Исходный текст:
*-*-*

В Екатеринбурге завершился VII Симфонический форум России. Его хедлайнером стал Уральский филармонический оркестр под управлением Дмитрия Лисса. Вот уже на протяжении нескольких сезонов дирижер и его подопечные приобщают уральского слушателя к наследию Густава Малера. К открытию основной программы смотра музыкантами была подготовлена Шестая симфония. На следующий день после концерта Юлия Чечикова (ЮЧ) встретилась с Дмитрием Лиссом (ДЛ) и расспросила его о нюансах исполнения этого произведения.
ЮЧ Когда вы впервые прикоснулись к Шестой симфонии Малера, и что вас в больше всего поразило в этом произведении?
ДЛ Весь симфонический цикл Малера был мне известен еще до поступления в Московскую консерваторию. Что касается непосредственно исполнения, то в Екатеринбурге я продирижировал эту партитуру в 2016 году, а до этого – в Москве, с Российским национальным оркестром. Естественно, меня потряс масштаб этой музыки, ее грандиозность, страшная мощь, которая в ней заключена. Многие говорят, что по форме Шестая симфония сильно перегружена и ее трудно воспринимать из-за многословия, монументальности, но для меня это эмоционально оправданно. Обостренные контрасты, огромные экспрессивные пласты… Мне очень близка эмоциональная логика этой музыки.
ЮЧ Когда вы приступаете к тому или иному произведению, насколько важно для вас изучение обстоятельств, в которых оно родилось?
ДЛ Мы всегда стараемся как можно больше узнать о биографии композитора, посетить места, где он бывал, узнать о его характере, с кем он общался, кем были его друзья, какие личные трагедии ему пришлось пережить. Для меня как бывшего музыковеда это, конечно, представляет большой интерес, но при исполнении все эти подробности отходят на второй план. Порой они не просто не помогают, а наоборот, мешают восприятию музыки. Если ты обращаешься к наследию Вагнера, то никуда не деться от бэкграунда, от его политических взглядов, но имеет ли это прямое отношение к его музыке? Композитор может быть очень неприятным в общении, асоциальным, у него может быть отвратительный характер, и Малер не исключение, но причем тут музыка? Все это может оказывать опосредованное влияние, но, наверное, когда дирижируешь, не об этом нужно думать, а о произведении, его философском содержании, эмоциональной составляющей, хотя, конечно, невозможно рассматривать произведение в отрыве от культурного контекста. Он существует где-то на полях. Эпоха с ее философскими взглядами и направлениями в искусстве, социально-политическими событиями – все это, безусловно, создает угол зрения на музыку, но она шире этого. Композитор, как мне кажется, иногда сам не до конца осознает, что именно он написал.
ЮЧ Главный парадокс Шестой симфонии Малера, по мнению большинства музыковедов, заключается в том, что самая мрачная во всем его симфоническом наследии партитура возникла в самые счастливые годы его биографии. Вам удалось подобрать ключ к этой загадке?

*-*-*

[Записи коллекции]

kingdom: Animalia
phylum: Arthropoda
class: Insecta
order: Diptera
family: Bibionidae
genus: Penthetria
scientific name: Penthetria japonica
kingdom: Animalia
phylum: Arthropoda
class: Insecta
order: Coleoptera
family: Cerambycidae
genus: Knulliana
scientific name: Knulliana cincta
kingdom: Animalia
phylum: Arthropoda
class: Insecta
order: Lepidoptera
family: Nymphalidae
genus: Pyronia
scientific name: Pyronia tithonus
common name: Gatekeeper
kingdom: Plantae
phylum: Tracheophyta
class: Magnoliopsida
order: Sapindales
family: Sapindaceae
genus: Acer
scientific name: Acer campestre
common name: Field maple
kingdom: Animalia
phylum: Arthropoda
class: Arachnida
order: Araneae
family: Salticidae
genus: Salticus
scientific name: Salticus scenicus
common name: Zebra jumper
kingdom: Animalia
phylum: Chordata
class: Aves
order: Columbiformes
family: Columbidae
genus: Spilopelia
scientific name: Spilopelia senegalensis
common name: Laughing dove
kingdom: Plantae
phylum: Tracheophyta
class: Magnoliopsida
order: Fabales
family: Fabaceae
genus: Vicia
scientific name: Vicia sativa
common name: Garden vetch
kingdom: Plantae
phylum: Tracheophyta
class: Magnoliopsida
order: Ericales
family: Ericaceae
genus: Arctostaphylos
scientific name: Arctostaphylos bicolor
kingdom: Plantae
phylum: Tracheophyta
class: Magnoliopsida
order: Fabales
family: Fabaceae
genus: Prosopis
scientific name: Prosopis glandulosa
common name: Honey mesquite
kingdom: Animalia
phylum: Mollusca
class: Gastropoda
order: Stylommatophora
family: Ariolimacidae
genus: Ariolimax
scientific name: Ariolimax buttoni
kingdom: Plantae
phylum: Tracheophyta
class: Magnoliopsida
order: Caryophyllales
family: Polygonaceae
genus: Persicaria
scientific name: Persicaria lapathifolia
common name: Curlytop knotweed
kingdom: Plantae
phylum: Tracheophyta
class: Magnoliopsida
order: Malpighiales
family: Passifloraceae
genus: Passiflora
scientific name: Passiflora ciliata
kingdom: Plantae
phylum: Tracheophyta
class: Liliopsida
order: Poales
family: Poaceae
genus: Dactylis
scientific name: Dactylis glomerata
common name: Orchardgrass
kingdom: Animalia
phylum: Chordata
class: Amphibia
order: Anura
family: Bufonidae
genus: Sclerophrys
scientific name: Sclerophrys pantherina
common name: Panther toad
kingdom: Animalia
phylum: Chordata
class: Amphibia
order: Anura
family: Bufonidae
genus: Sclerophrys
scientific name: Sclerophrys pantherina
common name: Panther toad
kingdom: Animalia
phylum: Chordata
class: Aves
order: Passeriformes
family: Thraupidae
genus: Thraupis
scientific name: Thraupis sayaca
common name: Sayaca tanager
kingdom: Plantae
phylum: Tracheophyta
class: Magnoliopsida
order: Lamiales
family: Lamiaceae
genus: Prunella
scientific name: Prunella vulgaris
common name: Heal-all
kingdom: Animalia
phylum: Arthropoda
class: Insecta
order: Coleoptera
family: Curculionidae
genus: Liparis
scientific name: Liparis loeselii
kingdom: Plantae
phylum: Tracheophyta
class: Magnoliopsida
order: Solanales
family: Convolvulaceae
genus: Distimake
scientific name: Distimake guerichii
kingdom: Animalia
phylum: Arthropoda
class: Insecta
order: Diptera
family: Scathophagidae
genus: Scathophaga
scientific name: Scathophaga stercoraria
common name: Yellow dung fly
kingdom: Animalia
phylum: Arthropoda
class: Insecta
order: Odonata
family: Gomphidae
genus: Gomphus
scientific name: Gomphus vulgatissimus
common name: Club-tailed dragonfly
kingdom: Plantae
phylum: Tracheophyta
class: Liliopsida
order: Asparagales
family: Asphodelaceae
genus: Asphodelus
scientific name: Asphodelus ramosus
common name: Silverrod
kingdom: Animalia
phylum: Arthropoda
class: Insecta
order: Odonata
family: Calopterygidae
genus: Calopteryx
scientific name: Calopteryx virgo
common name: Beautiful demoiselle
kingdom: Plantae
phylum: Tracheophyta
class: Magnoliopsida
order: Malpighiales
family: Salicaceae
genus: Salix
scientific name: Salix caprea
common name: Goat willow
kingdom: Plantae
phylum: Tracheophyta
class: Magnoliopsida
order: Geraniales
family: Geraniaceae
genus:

*-*-*

Условие задачи:
Продолжите приведенное выше интервью с Дмитрием Лиссом о Шестой симфонии Малера, начав сразу после последней реплики.

Ответ к задаче:
ДЛ Композиторы имеют неосторожность давать своим симфониям название или обнародовать программу, а потом отказываются от этого. В свою очередь, исследователи и концертные организации цепляются за названия и продолжают их тиражировать. Симфония Малера не имеет заголовка «Трагическая», надпись на титульном листе гласит: «Шестая симфония». Почему композиторы отзывают программные названия? Наверное, чтобы не сковывать фантазию слушателя. Здесь уже возникает философский вопрос: что есть музыкальное произведение, и можно ли считать партитуру музыкальным произведением, если она не звучит? Музыка мне интересна именно тем, что в ней нет однозначных ответов на вопросы о ее смысле. У любого слушателя в зависимости от его культурного опыта возникают собственные ассоциации. Вдобавок – жизненный опыт и мастерство исполнителя, который доносит музыку до слушателя. Существует очень сложный извилистый путь: если человек умеет читать партитуры и способен представить себе звучание, он может просто обратиться к первоисточнику, открыть ноты, изучить их и попытаться таким образом найти смысл произведения, но я не думаю, что это многим доступно.
ЮЧ Один ваш коллега как-то сказал, что для него Малер всегда из-за плеча диктует свою волю, так как его партитуры обильно снабжены всяческими авторскими указаниями. А как это происходит у вас?
ДЛ Как известно, Малер не только писал музыку. Будучи одним из выдающихся дирижеров своего времени, он в процессе репетиций с тем или иным коллективом в том или ином зале мог себе позволить внести в партитуру ряд существенных исправлений. Дело доходило до того, что, не удовлетворившись звучанием оркестра, он менял штрихи и перерабатывал оркестровку. Таким образом, рождалась новая редакция произведения. Подобная практика достаточно распространена. Например, в случае с увертюрой-фантазией «Ромео и Джульетта» Чайковского первая версия сильно отличается от финальной. Почему так происходит? По истечении какого-то времени возникает иной взгляд на написанное несколькими годами ранее произведение. Одно дело, когда композитор находится в процессе создания нового творения, и другое – когда произведение уже живет своей жизнью, а автор наблюдает за этим со стороны.
С помощью многочисленных обозначений в партитуре Малер пытался выразить свои намерения как дирижер. На деле же он только усложнил задачу последующим поколениям дирижеров, потому что, если начать исполнять все авторские комментарии, не вникая в их суть, может получиться карикатура.
ЮЧ А что же все-таки насчет трагичности?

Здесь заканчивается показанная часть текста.